> Written exercise: Print each of the records below again, line for line, with no changes to any character.

※

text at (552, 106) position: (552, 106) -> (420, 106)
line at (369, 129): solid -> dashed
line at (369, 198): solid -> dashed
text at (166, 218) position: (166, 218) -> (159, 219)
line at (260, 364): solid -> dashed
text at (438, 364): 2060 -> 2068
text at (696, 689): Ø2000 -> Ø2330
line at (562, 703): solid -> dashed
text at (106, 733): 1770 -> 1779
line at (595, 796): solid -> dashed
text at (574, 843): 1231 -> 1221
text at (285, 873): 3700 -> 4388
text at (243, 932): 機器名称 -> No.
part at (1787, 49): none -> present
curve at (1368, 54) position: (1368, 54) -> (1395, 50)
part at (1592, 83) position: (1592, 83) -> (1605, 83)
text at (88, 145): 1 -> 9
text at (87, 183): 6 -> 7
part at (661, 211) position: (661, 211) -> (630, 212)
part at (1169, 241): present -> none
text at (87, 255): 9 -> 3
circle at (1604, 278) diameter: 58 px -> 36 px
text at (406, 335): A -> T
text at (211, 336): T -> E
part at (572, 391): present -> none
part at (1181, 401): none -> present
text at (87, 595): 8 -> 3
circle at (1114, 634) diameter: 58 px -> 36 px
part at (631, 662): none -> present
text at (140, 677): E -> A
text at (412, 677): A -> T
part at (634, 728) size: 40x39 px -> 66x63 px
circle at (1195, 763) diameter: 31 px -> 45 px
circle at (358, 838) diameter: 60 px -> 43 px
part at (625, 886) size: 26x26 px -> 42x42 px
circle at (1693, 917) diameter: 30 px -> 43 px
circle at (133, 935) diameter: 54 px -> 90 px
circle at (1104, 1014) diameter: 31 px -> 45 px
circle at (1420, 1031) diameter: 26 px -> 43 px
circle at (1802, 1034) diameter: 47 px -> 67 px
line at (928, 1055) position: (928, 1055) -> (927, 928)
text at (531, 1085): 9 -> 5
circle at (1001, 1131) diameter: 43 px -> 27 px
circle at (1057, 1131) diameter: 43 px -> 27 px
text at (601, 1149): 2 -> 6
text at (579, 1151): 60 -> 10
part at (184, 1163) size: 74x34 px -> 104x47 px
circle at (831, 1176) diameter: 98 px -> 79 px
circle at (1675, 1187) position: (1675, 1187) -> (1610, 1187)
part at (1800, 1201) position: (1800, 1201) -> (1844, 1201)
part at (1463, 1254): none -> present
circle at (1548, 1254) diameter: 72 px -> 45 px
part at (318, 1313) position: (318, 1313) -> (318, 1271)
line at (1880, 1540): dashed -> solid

※

> Finished exercise:
text at (552, 106) position: (552, 106) -> (420, 106)
line at (369, 129): solid -> dashed
line at (369, 198): solid -> dashed
text at (166, 218) position: (166, 218) -> (159, 219)
line at (260, 364): solid -> dashed
text at (438, 364): 2060 -> 2068
text at (696, 689): Ø2000 -> Ø2330
line at (562, 703): solid -> dashed
text at (106, 733): 1770 -> 1779
line at (595, 796): solid -> dashed
text at (574, 843): 1231 -> 1221
text at (285, 873): 3700 -> 4388
text at (243, 932): 機器名称 -> No.
part at (1787, 49): none -> present
curve at (1368, 54) position: (1368, 54) -> (1395, 50)
part at (1592, 83) position: (1592, 83) -> (1605, 83)
text at (88, 145): 1 -> 9
text at (87, 183): 6 -> 7
part at (661, 211) position: (661, 211) -> (630, 212)
part at (1169, 241): present -> none
text at (87, 255): 9 -> 3
circle at (1604, 278) diameter: 58 px -> 36 px
text at (406, 335): A -> T
text at (211, 336): T -> E
part at (572, 391): present -> none
part at (1181, 401): none -> present
text at (87, 595): 8 -> 3
circle at (1114, 634) diameter: 58 px -> 36 px
part at (631, 662): none -> present
text at (140, 677): E -> A
text at (412, 677): A -> T
part at (634, 728) size: 40x39 px -> 66x63 px
circle at (1195, 763) diameter: 31 px -> 45 px
circle at (358, 838) diameter: 60 px -> 43 px
part at (625, 886) size: 26x26 px -> 42x42 px
circle at (1693, 917) diameter: 30 px -> 43 px
circle at (133, 935) diameter: 54 px -> 90 px
circle at (1104, 1014) diameter: 31 px -> 45 px
circle at (1420, 1031) diameter: 26 px -> 43 px
circle at (1802, 1034) diameter: 47 px -> 67 px
line at (928, 1055) position: (928, 1055) -> (927, 928)
text at (531, 1085): 9 -> 5
circle at (1001, 1131) diameter: 43 px -> 27 px
circle at (1057, 1131) diameter: 43 px -> 27 px
text at (601, 1149): 2 -> 6
text at (579, 1151): 60 -> 10
part at (184, 1163) size: 74x34 px -> 104x47 px
circle at (831, 1176) diameter: 98 px -> 79 px
circle at (1675, 1187) position: (1675, 1187) -> (1610, 1187)
part at (1800, 1201) position: (1800, 1201) -> (1844, 1201)
part at (1463, 1254): none -> present
circle at (1548, 1254) diameter: 72 px -> 45 px
part at (318, 1313) position: (318, 1313) -> (318, 1271)
line at (1880, 1540): dashed -> solid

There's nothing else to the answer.